Andrea Dworkin testified before the Attorney General’s Commission on Pornography on January 22, 1986. She writes,
Numerous civil liberties folks, including pro-pornography “feminists”, had already testified in other cities. I spoke to the Commission because my friends, feminists who work against pornography, asked me to. Every effort was made by the pro-pornography lobby to discredit the Commission. A memo dated June 5, 1986, from Gray and Company, the largest public relations firm in Washington DC, with ties to both the Reagan White House and the old Kennedy White House, outlines a strategy to discredit the Commission. The memo was prepared for the Media Coalition, a bunch of publishing and media trade groups, including distributors, that has been very active for many years in providing legal protection for pornography, including child pornography. A campaign costing nearly one million dollars would effectively discredit the findings of the Commission by smearing those who oppose pornography, creating a hysteria over censorship, and planting news stories to say that there is no proven relationship between pornography and harm to women and children.

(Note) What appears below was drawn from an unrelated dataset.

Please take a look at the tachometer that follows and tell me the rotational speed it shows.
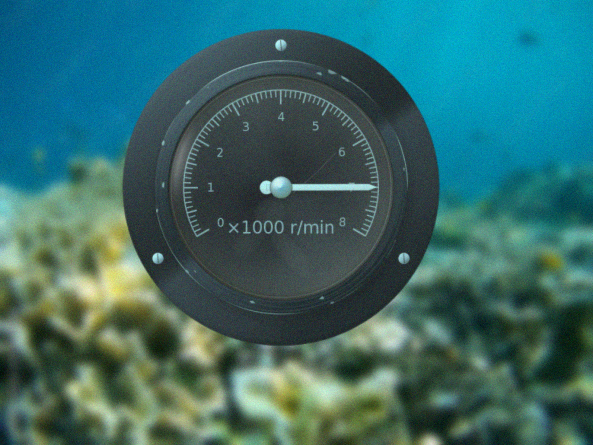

To the Commission, Dworkin said, “We see pornography used to create harassment of women and children in neighborhoods that are saturated with pornography, where people come from other parts of the city and then prey on the populations of people who live in those neighborhoods, and that increases physical attack and verbal assault….
“We see a major trade in women, we see the torture of women as a form of entertainment, and we see women also suffering the injury of objectification–that is to say we are dehumanized. We are treated as if we are subhuman, and that is a precondition for violence against us.”